[Data records]
☆ ☆ ☆ ☆ ☆
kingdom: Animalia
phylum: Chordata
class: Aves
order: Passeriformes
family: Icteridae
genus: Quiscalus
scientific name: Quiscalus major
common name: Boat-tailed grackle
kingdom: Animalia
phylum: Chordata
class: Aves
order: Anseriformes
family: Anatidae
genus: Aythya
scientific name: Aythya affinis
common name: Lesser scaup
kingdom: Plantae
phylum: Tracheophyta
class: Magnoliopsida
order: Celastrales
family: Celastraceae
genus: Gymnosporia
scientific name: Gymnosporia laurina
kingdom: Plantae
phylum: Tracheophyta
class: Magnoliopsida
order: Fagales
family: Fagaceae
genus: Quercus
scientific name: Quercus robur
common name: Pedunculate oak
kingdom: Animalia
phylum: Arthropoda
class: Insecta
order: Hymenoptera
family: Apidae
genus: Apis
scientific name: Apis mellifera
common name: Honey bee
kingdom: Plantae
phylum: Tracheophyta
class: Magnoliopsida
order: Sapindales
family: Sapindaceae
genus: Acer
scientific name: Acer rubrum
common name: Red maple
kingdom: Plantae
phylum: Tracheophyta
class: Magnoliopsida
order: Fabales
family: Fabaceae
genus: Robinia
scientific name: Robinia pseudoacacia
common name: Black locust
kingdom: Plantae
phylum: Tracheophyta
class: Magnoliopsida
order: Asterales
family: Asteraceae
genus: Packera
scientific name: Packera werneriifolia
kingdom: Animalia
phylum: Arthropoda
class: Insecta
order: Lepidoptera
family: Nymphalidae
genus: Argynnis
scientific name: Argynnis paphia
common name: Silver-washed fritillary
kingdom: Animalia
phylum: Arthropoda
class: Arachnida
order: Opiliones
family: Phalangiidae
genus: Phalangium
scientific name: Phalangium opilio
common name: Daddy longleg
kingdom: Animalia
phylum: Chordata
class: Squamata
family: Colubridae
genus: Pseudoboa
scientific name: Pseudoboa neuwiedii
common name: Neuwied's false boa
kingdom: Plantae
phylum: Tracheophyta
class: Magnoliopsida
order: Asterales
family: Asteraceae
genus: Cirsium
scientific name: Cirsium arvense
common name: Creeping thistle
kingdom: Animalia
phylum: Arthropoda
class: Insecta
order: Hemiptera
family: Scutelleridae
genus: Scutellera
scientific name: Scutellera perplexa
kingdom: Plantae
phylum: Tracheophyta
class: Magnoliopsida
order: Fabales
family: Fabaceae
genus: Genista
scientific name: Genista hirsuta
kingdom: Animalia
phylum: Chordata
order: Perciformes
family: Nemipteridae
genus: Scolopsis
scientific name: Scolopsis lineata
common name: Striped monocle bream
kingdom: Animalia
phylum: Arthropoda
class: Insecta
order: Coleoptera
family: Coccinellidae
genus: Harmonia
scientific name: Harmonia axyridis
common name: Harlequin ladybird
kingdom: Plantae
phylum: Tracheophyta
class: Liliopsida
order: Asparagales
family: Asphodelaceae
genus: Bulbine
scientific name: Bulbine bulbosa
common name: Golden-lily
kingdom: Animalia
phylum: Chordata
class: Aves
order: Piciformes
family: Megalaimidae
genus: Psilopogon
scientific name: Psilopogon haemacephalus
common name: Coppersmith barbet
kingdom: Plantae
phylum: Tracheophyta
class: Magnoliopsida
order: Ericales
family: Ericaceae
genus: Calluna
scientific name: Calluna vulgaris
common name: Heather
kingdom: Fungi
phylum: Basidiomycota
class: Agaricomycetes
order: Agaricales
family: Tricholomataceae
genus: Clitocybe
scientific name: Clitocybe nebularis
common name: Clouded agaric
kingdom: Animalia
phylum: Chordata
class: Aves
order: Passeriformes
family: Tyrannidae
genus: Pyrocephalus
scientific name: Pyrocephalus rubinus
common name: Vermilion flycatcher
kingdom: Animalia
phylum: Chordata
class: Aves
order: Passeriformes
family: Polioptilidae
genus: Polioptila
☆ ☆ ☆ ☆ ☆
• Exercise: Rewrite the records above, replacing every "common name" with "vernacular name" and leaving everything else unchanged.

• Result for this exercise:
kingdom: Animalia
phylum: Chordata
class: Aves
order: Passeriformes
family: Icteridae
genus: Quiscalus
scientific name: Quiscalus major
vernacular name: Boat-tailed grackle
kingdom: Animalia
phylum: Chordata
class: Aves
order: Anseriformes
family: Anatidae
genus: Aythya
scientific name: Aythya affinis
vernacular name: Lesser scaup
kingdom: Plantae
phylum: Tracheophyta
class: Magnoliopsida
order: Celastrales
family: Celastraceae
genus: Gymnosporia
scientific name: Gymnosporia laurina
kingdom: Plantae
phylum: Tracheophyta
class: Magnoliopsida
order: Fagales
family: Fagaceae
genus: Quercus
scientific name: Quercus robur
vernacular name: Pedunculate oak
kingdom: Animalia
phylum: Arthropoda
class: Insecta
order: Hymenoptera
family: Apidae
genus: Apis
scientific name: Apis mellifera
vernacular name: Honey bee
kingdom: Plantae
phylum: Tracheophyta
class: Magnoliopsida
order: Sapindales
family: Sapindaceae
genus: Acer
scientific name: Acer rubrum
vernacular name: Red maple
kingdom: Plantae
phylum: Tracheophyta
class: Magnoliopsida
order: Fabales
family: Fabaceae
genus: Robinia
scientific name: Robinia pseudoacacia
vernacular name: Black locust
kingdom: Plantae
phylum: Tracheophyta
class: Magnoliopsida
order: Asterales
family: Asteraceae
genus: Packera
scientific name: Packera werneriifolia
kingdom: Animalia
phylum: Arthropoda
class: Insecta
order: Lepidoptera
family: Nymphalidae
genus: Argynnis
scientific name: Argynnis paphia
vernacular name: Silver-washed fritillary
kingdom: Animalia
phylum: Arthropoda
class: Arachnida
order: Opiliones
family: Phalangiidae
genus: Phalangium
scientific name: Phalangium opilio
vernacular name: Daddy longleg
kingdom: Animalia
phylum: Chordata
class: Squamata
family: Colubridae
genus: Pseudoboa
scientific name: Pseudoboa neuwiedii
vernacular name: Neuwied's false boa
kingdom: Plantae
phylum: Tracheophyta
class: Magnoliopsida
order: Asterales
family: Asteraceae
genus: Cirsium
scientific name: Cirsium arvense
vernacular name: Creeping thistle
kingdom: Animalia
phylum: Arthropoda
class: Insecta
order: Hemiptera
family: Scutelleridae
genus: Scutellera
scientific name: Scutellera perplexa
kingdom: Plantae
phylum: Tracheophyta
class: Magnoliopsida
order: Fabales
family: Fabaceae
genus: Genista
scientific name: Genista hirsuta
kingdom: Animalia
phylum: Chordata
order: Perciformes
family: Nemipteridae
genus: Scolopsis
scientific name: Scolopsis lineata
vernacular name: Striped monocle bream
kingdom: Animalia
phylum: Arthropoda
class: Insecta
order: Coleoptera
family: Coccinellidae
genus: Harmonia
scientific name: Harmonia axyridis
vernacular name: Harlequin ladybird
kingdom: Plantae
phylum: Tracheophyta
class: Liliopsida
order: Asparagales
family: Asphodelaceae
genus: Bulbine
scientific name: Bulbine bulbosa
vernacular name: Golden-lily
kingdom: Animalia
phylum: Chordata
class: Aves
order: Piciformes
family: Megalaimidae
genus: Psilopogon
scientific name: Psilopogon haemacephalus
vernacular name: Coppersmith barbet
kingdom: Plantae
phylum: Tracheophyta
class: Magnoliopsida
order: Ericales
family: Ericaceae
genus: Calluna
scientific name: Calluna vulgaris
vernacular name: Heather
kingdom: Fungi
phylum: Basidiomycota
class: Agaricomycetes
order: Agaricales
family: Tricholomataceae
genus: Clitocybe
scientific name: Clitocybe nebularis
vernacular name: Clouded agaric
kingdom: Animalia
phylum: Chordata
class: Aves
order: Passeriformes
family: Tyrannidae
genus: Pyrocephalus
scientific name: Pyrocephalus rubinus
vernacular name: Vermilion flycatcher
kingdom: Animalia
phylum: Chordata
class: Aves
order: Passeriformes
family: Polioptilidae
genus: Polioptila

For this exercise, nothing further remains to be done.